Aug 06, 13
Read in August, 2013
Despite its flaws, I found False Memory by Dan Krokos to be an entertaining thrill ride that left me immediately looking to see when the next book comes out (one week from today).
Miranda North wakes up on a bench in a mall with no clue as to how she got there, where she's supposed to go or even who she is. She quickly discovers, however, that not only does she have amazing hand-to-hand combat skills (think Jason Bourne) but that she has the cognitive ability to inflict fear in the minds of nearby unsuspecting citizens.
The chaos that ensues was a bit frenetic for me and unfocused and I feel like that's the case for most of the book's action sequences. That's saying something because I like action. Heck, I write action.
I enjoyed the opening terror sequence at first because it was different but then it got tiresome because I wasn't entirely sure what was going on because the protagonist didn't know what was going on. And I wanted to get to finding out who Miranda was and why she had these abilities.
The chaos eventually stops when she escapes the mall with Peter, a boy she doesn't know (or remember) but he obviously knows her. From there, the plot levels out in a somewhat good, somewhat bad way.
On the good side, we do discover who and what Miranda is. She's part of a quartet of similarly-skilled teenagers who live, eat and train together.
On the bad side, the story gets bogged down by Krokos's attempt to cram a love triangle into things. Miranda finds herself drawn to both Peter and another boy, Noah, and both are drawn to her (of course). In fact, I would venture to say that this book features a "love square" as Olive has feelings for Noah.
This aspect of the story felt a bit forced and unrealistic to me. I know that romance in young adult fiction is pretty much mandatory but you can usually count on one person in a group of hormonal teens to focus on the task at hand without worrying about who's kissing who.
Once the reader gets to the heart of the matter, which is why the team exists, that's when things get exciting.
Many battles are fought and many discoveries are made. When Miranda, who I found to be a strong narrator, finds out about her true origins, that alone makes the book worth reading. In short (and without giving away too much) the truth is not exactly what Miranda and her teammates think it is.

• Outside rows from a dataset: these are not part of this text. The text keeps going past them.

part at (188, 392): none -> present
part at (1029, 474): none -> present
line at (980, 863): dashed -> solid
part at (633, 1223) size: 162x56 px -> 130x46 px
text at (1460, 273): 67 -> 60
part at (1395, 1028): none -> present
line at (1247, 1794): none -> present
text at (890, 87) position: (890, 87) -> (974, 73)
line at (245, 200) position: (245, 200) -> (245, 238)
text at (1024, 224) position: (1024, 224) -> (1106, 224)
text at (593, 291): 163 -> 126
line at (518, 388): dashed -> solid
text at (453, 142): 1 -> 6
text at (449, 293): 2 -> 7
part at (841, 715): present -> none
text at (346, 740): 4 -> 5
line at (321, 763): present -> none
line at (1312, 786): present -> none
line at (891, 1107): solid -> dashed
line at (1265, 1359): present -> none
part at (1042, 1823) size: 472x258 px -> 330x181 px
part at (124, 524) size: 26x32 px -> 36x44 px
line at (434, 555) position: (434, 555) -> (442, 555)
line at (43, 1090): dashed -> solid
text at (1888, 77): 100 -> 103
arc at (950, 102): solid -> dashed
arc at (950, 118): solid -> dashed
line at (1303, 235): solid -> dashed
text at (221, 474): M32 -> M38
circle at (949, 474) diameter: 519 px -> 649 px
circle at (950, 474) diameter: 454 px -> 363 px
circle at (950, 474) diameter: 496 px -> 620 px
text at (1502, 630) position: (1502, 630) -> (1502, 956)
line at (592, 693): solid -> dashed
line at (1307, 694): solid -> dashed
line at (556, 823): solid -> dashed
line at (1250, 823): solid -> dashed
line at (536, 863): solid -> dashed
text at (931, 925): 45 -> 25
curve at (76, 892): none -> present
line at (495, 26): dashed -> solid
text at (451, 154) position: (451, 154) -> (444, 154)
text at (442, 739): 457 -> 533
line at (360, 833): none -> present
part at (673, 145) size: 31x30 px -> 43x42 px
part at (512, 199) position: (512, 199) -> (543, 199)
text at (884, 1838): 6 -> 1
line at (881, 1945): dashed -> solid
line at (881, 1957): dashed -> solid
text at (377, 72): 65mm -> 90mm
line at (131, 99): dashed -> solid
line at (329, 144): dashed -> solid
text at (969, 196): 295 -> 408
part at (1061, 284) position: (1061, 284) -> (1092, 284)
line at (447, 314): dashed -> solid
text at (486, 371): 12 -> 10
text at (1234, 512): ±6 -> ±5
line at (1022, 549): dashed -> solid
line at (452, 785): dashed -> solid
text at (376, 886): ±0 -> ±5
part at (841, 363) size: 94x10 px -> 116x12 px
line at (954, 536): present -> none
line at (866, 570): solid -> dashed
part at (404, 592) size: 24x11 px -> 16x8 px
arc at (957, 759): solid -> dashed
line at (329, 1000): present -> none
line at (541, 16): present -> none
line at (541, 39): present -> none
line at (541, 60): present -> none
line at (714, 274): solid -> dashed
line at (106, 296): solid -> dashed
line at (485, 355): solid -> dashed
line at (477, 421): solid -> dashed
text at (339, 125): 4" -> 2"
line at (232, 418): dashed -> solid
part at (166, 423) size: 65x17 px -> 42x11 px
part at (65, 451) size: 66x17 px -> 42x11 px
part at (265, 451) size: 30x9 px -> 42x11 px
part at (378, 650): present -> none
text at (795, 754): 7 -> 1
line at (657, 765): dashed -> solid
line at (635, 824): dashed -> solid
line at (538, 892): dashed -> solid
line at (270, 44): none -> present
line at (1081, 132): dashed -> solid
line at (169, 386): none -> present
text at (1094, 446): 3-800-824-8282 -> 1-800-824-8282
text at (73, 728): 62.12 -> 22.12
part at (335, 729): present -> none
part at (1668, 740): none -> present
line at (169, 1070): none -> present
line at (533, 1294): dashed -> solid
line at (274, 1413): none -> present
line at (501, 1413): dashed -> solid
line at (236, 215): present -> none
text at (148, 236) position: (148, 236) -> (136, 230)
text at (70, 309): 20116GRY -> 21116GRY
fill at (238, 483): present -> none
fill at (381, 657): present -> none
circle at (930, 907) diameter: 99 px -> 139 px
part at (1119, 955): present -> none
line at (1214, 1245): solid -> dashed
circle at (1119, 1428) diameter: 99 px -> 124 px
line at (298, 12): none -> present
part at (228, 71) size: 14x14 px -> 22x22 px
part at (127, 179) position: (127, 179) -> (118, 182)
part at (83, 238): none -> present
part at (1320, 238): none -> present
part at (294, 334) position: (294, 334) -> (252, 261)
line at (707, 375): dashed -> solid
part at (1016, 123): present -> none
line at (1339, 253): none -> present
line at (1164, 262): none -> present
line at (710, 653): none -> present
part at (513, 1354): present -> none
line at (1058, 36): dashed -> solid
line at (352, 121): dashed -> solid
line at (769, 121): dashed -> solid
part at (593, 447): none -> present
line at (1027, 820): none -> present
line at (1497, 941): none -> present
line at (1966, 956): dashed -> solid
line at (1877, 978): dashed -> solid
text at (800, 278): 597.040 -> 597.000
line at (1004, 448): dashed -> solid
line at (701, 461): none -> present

As I mentioned in the opening paragraph, False Memory is not without its flaws. I found the characters, with the exception of Miranda, to be one-dimensional. Although it may be a function of the use of first-person point-of-view, the secondary characters are never given time and space to develop and we never really know what makes them tick, other than which boy or girl they like. If not for the complexities of amnesia, Miranda would have fallen into the same trap, I feel. And, again, the action sequences were a tad hazy and probably could have used a bit of a polish in the editing phase, but neither flaw took away from my enjoyment of the book. It's the book's themes, discoveries and end result that makes it work, not its secondary characters or its action.
Overall, I recommend this unique story to those who enjoy reading young adult fiction that features flashes of action and science fiction.
One more note for parents looking for a book to give their children: If False Memory were a movie, it'd be rated PG-13, though its violence borders on R-rated fare (lots of guns, people getting shot in the chest and head and being impaled by swords on numerous occasions). There is also adult language but, depending on how old your child is, it's probably not anything he or she hasn't heard in the school cafeteria. So long as you use the PG-13 idea as a guideline, you should be fine to give this to your kid.